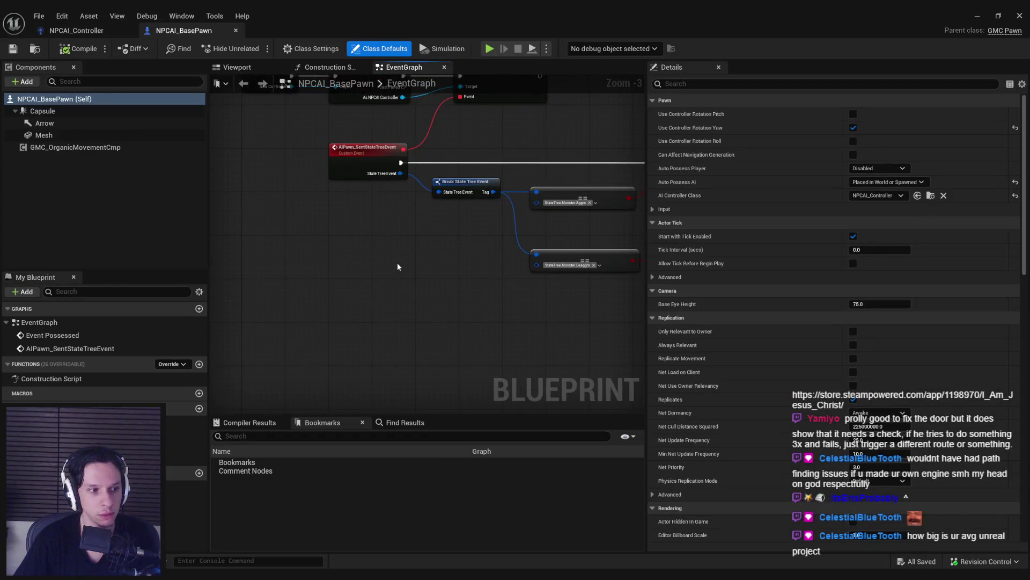
pyautogui.scroll(-1, 321, 254)
pyautogui.moveTo(321, 254)
pyautogui.mouseDown()
pyautogui.moveTo(469, 315)
pyautogui.moveTo(521, 359)
pyautogui.mouseUp()
pyautogui.scroll(2, 487, 272)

········

→ **Problem to work on**
Repeat each entry above exactly. Omit the pictures.

→ **Task answer**
pyautogui.scroll(-1, 321, 254)
pyautogui.moveTo(321, 254)
pyautogui.mouseDown()
pyautogui.moveTo(469, 315)
pyautogui.moveTo(521, 359)
pyautogui.mouseUp()
pyautogui.scroll(2, 487, 272)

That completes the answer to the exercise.